Data shown:
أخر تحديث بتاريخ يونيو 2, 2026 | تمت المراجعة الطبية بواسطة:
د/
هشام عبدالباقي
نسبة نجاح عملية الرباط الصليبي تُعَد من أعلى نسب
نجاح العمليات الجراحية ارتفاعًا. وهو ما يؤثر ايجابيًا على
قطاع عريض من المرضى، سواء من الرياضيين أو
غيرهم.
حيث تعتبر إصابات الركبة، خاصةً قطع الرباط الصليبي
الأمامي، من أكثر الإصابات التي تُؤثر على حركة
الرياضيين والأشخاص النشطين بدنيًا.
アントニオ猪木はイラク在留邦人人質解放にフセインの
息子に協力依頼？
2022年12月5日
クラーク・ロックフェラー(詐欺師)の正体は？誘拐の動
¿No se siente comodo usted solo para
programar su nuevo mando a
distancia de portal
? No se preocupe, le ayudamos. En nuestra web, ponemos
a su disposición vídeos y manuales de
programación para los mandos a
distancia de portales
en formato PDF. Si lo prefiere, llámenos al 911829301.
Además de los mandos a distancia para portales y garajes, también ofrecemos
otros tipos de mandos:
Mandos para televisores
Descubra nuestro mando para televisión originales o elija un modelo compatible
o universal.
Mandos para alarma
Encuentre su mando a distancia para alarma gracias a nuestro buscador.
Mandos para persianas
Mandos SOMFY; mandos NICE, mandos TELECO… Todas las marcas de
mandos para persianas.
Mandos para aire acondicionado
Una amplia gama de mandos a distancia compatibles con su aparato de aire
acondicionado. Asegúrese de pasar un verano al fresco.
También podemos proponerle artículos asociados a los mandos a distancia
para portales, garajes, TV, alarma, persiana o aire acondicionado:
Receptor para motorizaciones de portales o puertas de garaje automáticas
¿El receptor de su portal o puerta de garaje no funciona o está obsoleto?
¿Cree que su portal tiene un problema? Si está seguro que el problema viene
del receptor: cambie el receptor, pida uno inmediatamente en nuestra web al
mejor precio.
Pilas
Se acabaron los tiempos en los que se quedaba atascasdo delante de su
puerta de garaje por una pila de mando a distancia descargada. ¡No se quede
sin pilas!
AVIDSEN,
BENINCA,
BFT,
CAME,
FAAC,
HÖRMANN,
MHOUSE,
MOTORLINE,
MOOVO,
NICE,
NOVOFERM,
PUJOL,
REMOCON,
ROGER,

Work task:
Within the material above, extract exactly the lines that start at the line containing "アントニオ猪木はイラク在留邦人人質解放にフセインの" and stop after the line containing "a su disposición vídeos y manuales de", and only those.

Task solution:
アントニオ猪木はイラク在留邦人人質解放にフセインの
息子に協力依頼？
2022年12月5日
クラーク・ロックフェラー(詐欺師)の正体は？誘拐の動
¿No se siente comodo usted solo para
programar su nuevo mando a
distancia de portal
? No se preocupe, le ayudamos. En nuestra web, ponemos
a su disposición vídeos y manuales de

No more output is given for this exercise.